Bij een van onze lokaties neemt een van de medewerkers bloed bij u af. Diezelfde dag wordt in het laboratorium uw bloed getest op de mate van bloedstolling (de INR-waarde).  Met deze waarde stelt de arts van de Trombosedienst vast of de dosering van de hoeveelheid tabletten die u gebruikt aangepast moet worden of gelijk kan blijven.
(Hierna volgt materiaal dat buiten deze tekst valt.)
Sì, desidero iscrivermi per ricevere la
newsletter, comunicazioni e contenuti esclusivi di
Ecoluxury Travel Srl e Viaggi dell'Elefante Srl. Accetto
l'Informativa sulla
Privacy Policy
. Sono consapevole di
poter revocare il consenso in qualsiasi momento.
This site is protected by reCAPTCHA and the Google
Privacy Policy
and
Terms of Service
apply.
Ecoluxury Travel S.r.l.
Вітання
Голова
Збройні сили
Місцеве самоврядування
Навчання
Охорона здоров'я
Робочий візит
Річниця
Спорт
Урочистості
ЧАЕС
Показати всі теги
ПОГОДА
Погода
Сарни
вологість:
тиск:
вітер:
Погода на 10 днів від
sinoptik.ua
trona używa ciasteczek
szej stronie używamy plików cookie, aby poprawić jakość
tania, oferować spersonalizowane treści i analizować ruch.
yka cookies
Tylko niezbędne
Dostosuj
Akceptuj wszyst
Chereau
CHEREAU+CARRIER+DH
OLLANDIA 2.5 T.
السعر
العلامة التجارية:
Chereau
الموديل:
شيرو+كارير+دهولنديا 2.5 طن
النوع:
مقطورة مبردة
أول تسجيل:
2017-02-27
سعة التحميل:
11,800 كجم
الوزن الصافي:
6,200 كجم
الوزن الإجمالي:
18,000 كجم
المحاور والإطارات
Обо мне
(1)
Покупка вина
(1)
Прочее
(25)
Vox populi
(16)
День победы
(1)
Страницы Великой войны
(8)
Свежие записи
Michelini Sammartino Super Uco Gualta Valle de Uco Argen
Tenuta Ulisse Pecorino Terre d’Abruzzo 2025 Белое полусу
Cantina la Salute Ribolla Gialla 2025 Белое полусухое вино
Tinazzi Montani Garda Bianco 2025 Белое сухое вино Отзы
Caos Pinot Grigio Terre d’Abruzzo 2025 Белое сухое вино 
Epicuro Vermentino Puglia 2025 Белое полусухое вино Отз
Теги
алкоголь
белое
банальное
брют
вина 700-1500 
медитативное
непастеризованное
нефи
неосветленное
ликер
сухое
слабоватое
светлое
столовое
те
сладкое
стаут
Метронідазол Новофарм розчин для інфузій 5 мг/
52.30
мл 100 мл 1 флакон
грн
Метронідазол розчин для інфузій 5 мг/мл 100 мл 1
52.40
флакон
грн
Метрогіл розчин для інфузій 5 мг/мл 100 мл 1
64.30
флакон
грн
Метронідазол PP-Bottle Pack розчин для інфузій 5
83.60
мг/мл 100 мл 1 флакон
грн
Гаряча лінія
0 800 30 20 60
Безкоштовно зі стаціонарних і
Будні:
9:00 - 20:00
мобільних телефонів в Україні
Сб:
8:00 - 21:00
U hoeft niet op de uitslag te wachten. De dag na uw bezoek ontvangt u een doseerkaart thuis. Hierop staat de (nieuwe) dosering aangegeven en de datum waarop u weer voor bloedafname (controle) naar één van de bloedafname locaties moet komen.

Op de controledag kunt u zelf kiezen naar welke locatie gaat: dit kan bij de Trombosedienst zelf of bij een van de prikposten.

Als u de kaart niet meteen ontvangt, kunt u doorgaan met uw huidige dosering. Op de kaart die u nog heeft staat meestal een extra week vermeld. Belt u de Trombosedienst wanneer deze extra week niet op de kaart staat of als u twee dagen na uw controlebezoek nog geen nieuwe kaart ontvangen heeft.

Ziekenhuisopname

Geef aan de Trombosedienst door wanneer u moet worden opgenomen in het ziekenhuis en/of wanneer u na een opname weer thuis komt.

Stoppen met antistollingstabletten

Wanneer u van uw behandelend arts mag stoppen met antistollingstabletten, vraagt de Trombosedienst om een schriftelijke bevestiging van uw arts. Deze kunt u afgeven bij de Trombosedienst.